Requirement 1: Copy the records from the line containing "Seyahat eleştirmenleri São Paulo’da nerede" through the end of the records, leaving out the pictures and keeping every other line the same.

Source extract:
+++++

As such counsel, we have examined such matters of fact and questions of law as we have considered appropriate for purposes of this letter. With your consent, we have relied upon certificates and other assurances of officers of the Corporation and others as to factual matters without independently verifying such factual matters. We are opining herein only as to the General Corporation Law of the State of Delaware, and we express no opinion with respect to any other laws or as to any matters of municipal law or any other local agencies within any state.

Subject to the foregoing and reliance thereto, it is our opinion that, upon the issuance and delivery of the Shares in the manner contemplated by the Plan, assuming in each case that the individual grants or awards under the Plan are duly authorized by all necessary corporate action and duly granted or awarded and exercised in accordance with the requirements of law and the Plan (and the agreements and awards duly adopted thereunder and in accordance therewith) and subject to the Corporation complying with all other terms of the Plan, the Shares will have been duly authorized by all necessary corporate action of the Corporation and will be validly issued, fully paid and nonassessable. In rendering the foregoing opinion, we have assumed that the Corporation will comply with all applicable notice requirements regarding uncertificated shares provided in the General Corporation Law of the State of Delaware.


This opinion is for your benefit in connection with the Registration Statement and may be relied upon by you and by persons entitled to rely upon it pursuant to the applicable provisions of the Act. We consent to your filing this opinion as an exhibit to the Registration Statement. In giving such consent, we do not thereby admit that we are in the category of persons whose consent is required under Section 7 of the Act or the rules and regulations of the Commission thereunder.

+++++

Exercise data:
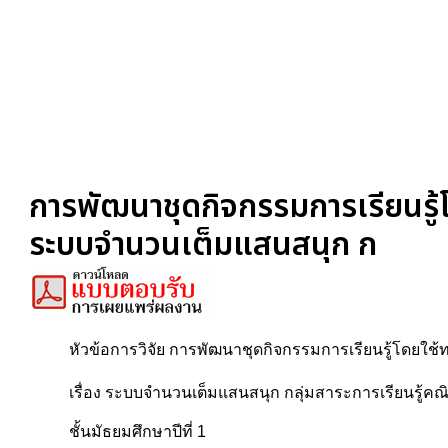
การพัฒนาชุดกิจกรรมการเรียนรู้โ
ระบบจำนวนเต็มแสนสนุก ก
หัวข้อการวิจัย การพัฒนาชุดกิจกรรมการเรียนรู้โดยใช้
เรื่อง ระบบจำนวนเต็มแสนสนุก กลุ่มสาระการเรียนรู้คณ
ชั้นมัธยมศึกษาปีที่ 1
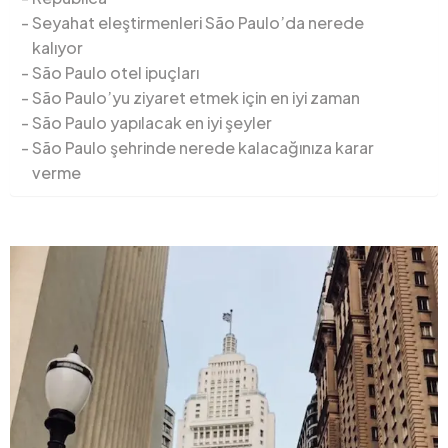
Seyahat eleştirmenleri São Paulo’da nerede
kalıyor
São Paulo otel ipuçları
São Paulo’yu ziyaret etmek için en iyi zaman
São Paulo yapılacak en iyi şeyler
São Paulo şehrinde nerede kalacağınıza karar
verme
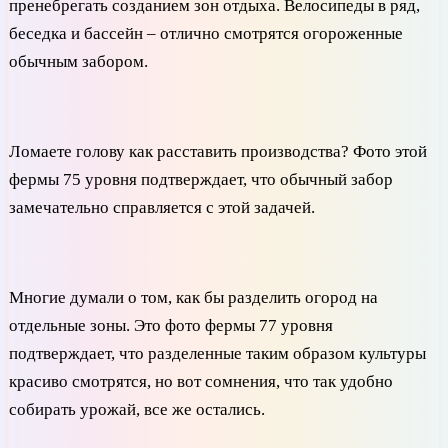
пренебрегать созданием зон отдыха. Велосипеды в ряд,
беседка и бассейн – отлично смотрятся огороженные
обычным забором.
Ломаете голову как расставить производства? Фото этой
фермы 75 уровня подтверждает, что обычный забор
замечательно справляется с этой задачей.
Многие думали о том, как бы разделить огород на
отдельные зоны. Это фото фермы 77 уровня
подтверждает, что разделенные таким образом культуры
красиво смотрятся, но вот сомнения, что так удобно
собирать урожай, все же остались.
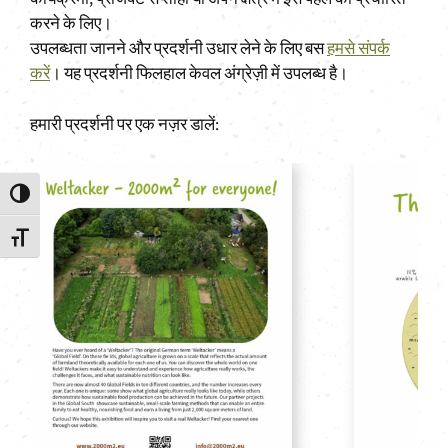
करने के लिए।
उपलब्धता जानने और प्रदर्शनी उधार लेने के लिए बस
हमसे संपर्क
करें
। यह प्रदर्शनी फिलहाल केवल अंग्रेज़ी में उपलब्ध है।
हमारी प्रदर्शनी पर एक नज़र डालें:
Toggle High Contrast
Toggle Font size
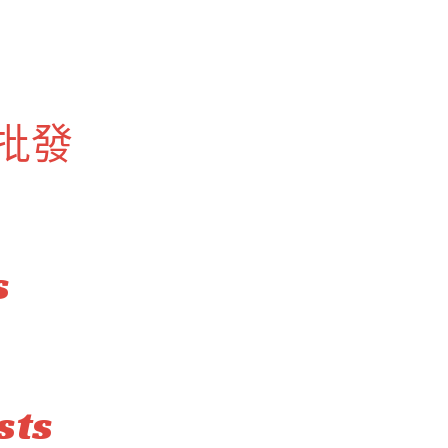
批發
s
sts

+++++

Requirement 2: In the legal opinion letter, which body of law is the only one the opinion covers?

Task output 1:
Seyahat eleştirmenleri São Paulo’da nerede
kalıyor
São Paulo otel ipuçları
São Paulo’yu ziyaret etmek için en iyi zaman
São Paulo yapılacak en iyi şeyler
São Paulo şehrinde nerede kalacağınıza karar
verme
пренебрегать созданием зон отдыха. Велосипеды в ряд,
беседка и бассейн – отлично смотрятся огороженные
обычным забором.
Ломаете голову как расставить производства? Фото этой
фермы 75 уровня подтверждает, что обычный забор
замечательно справляется с этой задачей.
Многие думали о том, как бы разделить огород на
отдельные зоны. Это фото фермы 77 уровня
подтверждает, что разделенные таким образом культуры
красиво смотрятся, но вот сомнения, что так удобно
собирать урожай, все же остались.
करने के लिए।
उपलब्धता जानने और प्रदर्शनी उधार लेने के लिए बस
हमसे संपर्क
करें
। यह प्रदर्शनी फिलहाल केवल अंग्रेज़ी में उपलब्ध है।
हमारी प्रदर्शनी पर एक नज़र डालें:
Toggle High Contrast
Toggle Font size
批發
s
sts

Task output 2: The General Corporation Law of the State of Delaware.